Fellow showrunner Gretchen Berg went one further, telling Variety point-blank that “you will see Culber again.” And that won’t be in the form of a Mirror Universe doppelganger, either, thanks to the writers wanting to “keep him pure for the rest of this journey.” Rather, Culber will return, in some fashion, via Stamets’ research into the interdimensional mycelial network, which Harberts refers to as “focused on the cycles of life and death” just like the work of the real mycologist Paul Stamets.

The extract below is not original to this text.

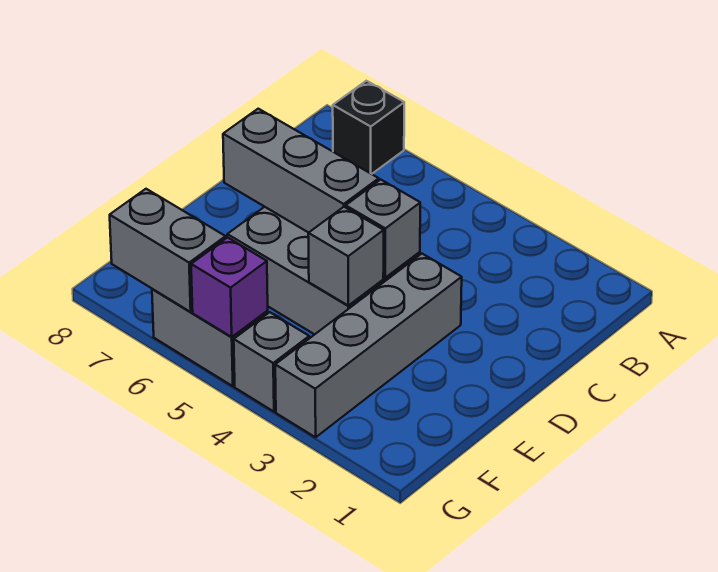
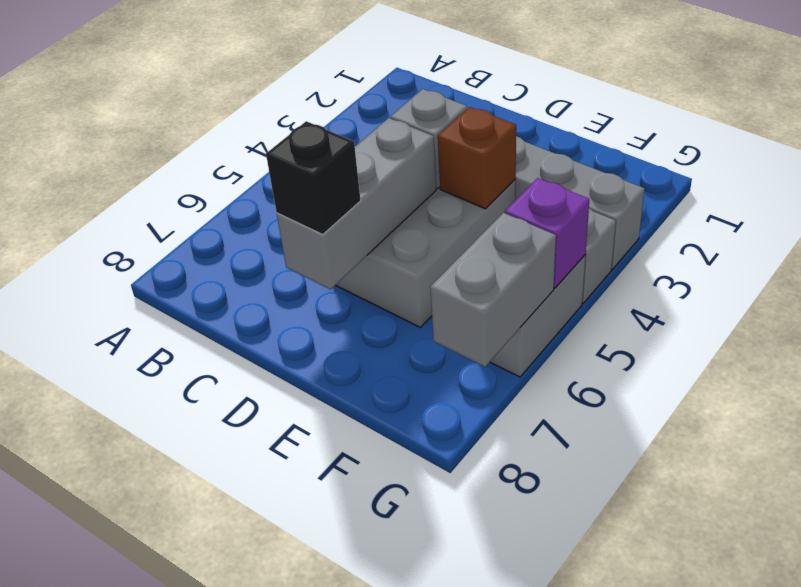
black 1x1 brick [333,81,404,174] -> black 1x1 brick moved to [266,121,361,234]
grey 1x1 brick [308,207,384,306] -> brown 1x1 brick [438,107,516,209]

How do you feel about Culber’s death? His return seemed inevitable from the moment he died, but I'm still in two minds about the death scene itself. It’s certainly an intriguing development for the showrunners to come out and drop massive spoilers like this - it speaks to the virulence of TV’s dead-gays problem, and to the frustration and anger expressed by audiences when it keeps cropping up. I really like Culber, at any rate, largely thanks to Cruz’s confidently empathetic performance; at this point, I’m mostly hoping he doesn’t get turned into a science-fiction plot point or some ethereal space-fungus ghost. Time will tell: Discovery has five episodes remaining in its first season, wrapping up on February 11th.